Las constantes amenazas del gobierno estadunidense en contra de Cuba y su población constituyen un crimen internacional. De materializarse en una posible intervención violenta en la isla, provocaría “un baño de sangre de consecuencias incalculables”, advirtió el presidente cubano Miguel Díaz-Canel Bermúdez.
Tendría, además, un impacto destructivo para la paz y la estabilidad de la región, agregó el mandatario en sus redes sociales, donde también rechazó que su país represente una amenaza para la seguridad de Estados Unidos, “ni tiene planes o intenciones agresivas contra ningún país”.
Ello es bien conocido por las autoridades de la nación norteamericana, “en especial sus agencias de defensa y seguridad nacional”. Y si bien Cuba tiene derecho legítimo a defenderse ante una “arremetida bélica”, esto no puede ser tomado como excusa “para imponer una guerra contra el noble pueblo cubano”.
Sus comentarios surgen luego de meses de declaraciones del presidente Donald Trump, quien ha amenazado con la caída del gobierno cubano y hecho explícita la posibilidad de tomar el control del país, al que ha asfixiado con un nuevo bloqueo desde finales de enero de 2026, cuando advirtió a los demás países de imponerles aranceles si distribuían combustible a la isla.

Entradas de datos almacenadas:

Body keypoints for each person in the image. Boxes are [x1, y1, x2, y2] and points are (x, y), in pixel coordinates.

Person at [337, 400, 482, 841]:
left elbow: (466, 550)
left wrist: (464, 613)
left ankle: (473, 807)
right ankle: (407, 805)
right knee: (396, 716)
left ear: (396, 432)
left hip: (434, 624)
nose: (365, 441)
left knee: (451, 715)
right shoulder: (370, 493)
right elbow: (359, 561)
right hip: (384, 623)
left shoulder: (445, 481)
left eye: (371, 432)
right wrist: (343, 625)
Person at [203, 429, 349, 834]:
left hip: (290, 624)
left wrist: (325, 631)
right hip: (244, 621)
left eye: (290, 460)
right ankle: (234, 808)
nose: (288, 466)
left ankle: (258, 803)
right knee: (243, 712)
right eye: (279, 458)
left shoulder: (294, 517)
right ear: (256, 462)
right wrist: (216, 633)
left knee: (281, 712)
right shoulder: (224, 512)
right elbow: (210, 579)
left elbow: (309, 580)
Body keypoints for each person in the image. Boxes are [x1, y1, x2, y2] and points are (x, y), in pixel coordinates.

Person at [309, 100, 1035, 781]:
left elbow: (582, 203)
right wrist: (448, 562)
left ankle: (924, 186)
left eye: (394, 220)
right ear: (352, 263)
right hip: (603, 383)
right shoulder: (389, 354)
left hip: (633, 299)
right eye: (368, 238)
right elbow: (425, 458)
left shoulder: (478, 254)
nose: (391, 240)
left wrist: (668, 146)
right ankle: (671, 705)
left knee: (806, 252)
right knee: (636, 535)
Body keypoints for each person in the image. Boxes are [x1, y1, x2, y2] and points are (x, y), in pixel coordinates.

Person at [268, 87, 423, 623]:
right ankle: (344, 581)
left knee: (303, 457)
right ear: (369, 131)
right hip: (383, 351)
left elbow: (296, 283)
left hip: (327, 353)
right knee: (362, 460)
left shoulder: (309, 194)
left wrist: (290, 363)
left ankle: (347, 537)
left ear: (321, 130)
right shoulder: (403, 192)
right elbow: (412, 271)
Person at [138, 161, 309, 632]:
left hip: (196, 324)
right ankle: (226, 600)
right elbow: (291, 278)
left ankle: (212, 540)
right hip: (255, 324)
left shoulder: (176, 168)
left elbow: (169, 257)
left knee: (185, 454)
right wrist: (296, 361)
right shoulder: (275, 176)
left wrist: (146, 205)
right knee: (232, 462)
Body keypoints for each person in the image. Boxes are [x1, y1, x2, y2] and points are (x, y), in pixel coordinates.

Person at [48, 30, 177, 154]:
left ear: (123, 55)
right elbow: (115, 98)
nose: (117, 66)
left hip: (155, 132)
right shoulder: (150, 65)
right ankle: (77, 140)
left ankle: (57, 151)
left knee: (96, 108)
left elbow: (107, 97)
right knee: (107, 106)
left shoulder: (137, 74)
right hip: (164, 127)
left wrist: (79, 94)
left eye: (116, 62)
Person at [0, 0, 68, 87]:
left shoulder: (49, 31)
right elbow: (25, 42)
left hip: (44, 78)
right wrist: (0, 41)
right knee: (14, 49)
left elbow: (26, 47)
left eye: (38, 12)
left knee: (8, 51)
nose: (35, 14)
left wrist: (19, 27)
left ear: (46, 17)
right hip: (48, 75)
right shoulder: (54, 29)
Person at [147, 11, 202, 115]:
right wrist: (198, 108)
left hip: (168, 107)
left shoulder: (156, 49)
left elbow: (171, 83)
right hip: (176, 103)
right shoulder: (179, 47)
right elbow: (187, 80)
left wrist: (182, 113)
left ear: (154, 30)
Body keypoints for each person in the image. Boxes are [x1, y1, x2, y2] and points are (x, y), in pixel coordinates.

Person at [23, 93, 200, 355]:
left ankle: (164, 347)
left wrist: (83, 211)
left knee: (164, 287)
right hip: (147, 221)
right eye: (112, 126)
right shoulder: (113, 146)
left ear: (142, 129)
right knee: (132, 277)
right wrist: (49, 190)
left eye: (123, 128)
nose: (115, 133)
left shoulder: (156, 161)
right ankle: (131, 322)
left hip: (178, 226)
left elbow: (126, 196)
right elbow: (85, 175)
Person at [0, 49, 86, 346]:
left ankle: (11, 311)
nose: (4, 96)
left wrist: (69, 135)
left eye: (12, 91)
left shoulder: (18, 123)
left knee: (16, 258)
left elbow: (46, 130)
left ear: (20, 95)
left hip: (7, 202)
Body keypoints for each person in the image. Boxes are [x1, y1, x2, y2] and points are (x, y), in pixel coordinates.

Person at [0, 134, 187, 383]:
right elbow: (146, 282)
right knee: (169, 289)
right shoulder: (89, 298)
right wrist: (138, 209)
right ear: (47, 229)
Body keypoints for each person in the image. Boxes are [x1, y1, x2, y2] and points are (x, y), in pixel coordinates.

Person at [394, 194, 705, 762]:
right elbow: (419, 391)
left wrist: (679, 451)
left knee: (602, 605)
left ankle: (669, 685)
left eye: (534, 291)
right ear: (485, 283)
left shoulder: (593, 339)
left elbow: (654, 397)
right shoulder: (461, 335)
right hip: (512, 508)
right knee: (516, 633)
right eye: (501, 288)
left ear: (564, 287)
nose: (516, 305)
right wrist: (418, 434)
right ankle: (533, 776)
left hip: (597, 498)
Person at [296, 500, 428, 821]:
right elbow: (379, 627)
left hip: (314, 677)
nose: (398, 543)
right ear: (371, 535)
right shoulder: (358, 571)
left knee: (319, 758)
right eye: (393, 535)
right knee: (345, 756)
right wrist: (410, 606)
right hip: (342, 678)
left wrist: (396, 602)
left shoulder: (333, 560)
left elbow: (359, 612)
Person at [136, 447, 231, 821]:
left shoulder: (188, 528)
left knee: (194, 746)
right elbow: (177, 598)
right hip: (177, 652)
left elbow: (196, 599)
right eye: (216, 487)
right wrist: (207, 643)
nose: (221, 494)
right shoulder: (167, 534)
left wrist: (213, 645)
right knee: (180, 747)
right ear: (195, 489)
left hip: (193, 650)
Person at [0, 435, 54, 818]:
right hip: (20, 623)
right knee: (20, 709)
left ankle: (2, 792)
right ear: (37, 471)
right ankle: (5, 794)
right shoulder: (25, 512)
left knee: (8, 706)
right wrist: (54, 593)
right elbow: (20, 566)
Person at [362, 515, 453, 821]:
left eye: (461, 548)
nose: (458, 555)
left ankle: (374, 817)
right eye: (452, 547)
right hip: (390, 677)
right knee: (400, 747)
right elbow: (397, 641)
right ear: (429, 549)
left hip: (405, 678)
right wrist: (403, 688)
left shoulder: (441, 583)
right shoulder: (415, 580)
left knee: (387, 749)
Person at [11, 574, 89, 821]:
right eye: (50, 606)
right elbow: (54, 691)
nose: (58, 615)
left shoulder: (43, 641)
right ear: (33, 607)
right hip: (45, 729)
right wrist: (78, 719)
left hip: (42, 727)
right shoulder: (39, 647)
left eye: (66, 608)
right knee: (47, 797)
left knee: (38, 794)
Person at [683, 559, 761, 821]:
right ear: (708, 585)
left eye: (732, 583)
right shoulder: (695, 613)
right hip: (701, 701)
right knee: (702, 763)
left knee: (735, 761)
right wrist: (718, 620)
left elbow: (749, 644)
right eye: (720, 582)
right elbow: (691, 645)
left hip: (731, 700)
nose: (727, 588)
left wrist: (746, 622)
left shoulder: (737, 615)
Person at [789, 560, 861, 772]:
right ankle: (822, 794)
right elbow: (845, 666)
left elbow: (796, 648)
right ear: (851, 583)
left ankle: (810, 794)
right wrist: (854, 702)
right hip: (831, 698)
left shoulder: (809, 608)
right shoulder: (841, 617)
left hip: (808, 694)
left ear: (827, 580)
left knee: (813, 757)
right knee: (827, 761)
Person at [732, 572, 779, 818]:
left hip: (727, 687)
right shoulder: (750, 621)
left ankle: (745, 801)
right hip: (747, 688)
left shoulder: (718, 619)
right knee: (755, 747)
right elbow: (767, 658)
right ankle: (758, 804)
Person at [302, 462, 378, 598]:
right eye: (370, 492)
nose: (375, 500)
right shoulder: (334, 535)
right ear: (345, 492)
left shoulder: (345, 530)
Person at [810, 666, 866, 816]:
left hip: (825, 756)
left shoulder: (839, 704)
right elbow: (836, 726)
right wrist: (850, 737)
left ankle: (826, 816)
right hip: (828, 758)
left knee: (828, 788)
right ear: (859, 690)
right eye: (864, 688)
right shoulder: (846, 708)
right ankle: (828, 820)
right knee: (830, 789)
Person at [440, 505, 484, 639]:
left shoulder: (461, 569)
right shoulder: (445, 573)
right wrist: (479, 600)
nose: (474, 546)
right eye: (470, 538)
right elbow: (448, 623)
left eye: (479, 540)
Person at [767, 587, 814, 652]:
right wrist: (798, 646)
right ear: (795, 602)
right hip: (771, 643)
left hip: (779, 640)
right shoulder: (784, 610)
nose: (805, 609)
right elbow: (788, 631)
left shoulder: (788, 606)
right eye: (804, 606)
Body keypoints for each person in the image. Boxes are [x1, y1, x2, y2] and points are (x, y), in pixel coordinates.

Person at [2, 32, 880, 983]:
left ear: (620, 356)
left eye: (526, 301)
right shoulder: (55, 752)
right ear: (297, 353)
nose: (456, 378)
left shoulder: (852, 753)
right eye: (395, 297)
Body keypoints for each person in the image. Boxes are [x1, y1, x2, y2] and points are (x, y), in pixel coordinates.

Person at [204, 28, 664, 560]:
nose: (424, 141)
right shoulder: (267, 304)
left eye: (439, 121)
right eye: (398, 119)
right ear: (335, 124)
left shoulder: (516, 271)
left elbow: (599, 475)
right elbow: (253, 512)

== Preguntas ==
1. Indica si cada afirmación concuerda con el texto sobre Cuba y responde sí o no, citando literalmente las palabras decisivas del texto. (a) Díaz-Canel se expresó en sus redes sociales. (b) Díaz-Canel afirmó que Cuba tiene planes agresivos contra algún país. (c) Trump advirtió a otros países que les impondría aranceles si distribuían combustible a la isla.
2. Copia sin cambios el fragmento del texto sobre Cuba que se abre con las palabras que contienen "Sus comentarios surgen" y se cierra con "combustible a la isla.".
Los registros proceden de otra fuente.

== Ejercicio resuelto ==
1.
(a) Sí: "agregó el mandatario en sus redes sociales".
(b) No: "ni tiene planes o intenciones agresivas contra ningún país".
(c) Sí: "advirtió a los demás países de imponerles aranceles si distribuían combustible a la isla".

2.
Sus comentarios surgen luego de meses de declaraciones del presidente Donald Trump, quien ha amenazado con la caída del gobierno cubano y hecho explícita la posibilidad de tomar el control del país, al que ha asfixiado con un nuevo bloqueo desde finales de enero de 2026, cuando advirtió a los demás países de imponerles aranceles si distribuían combustible a la isla.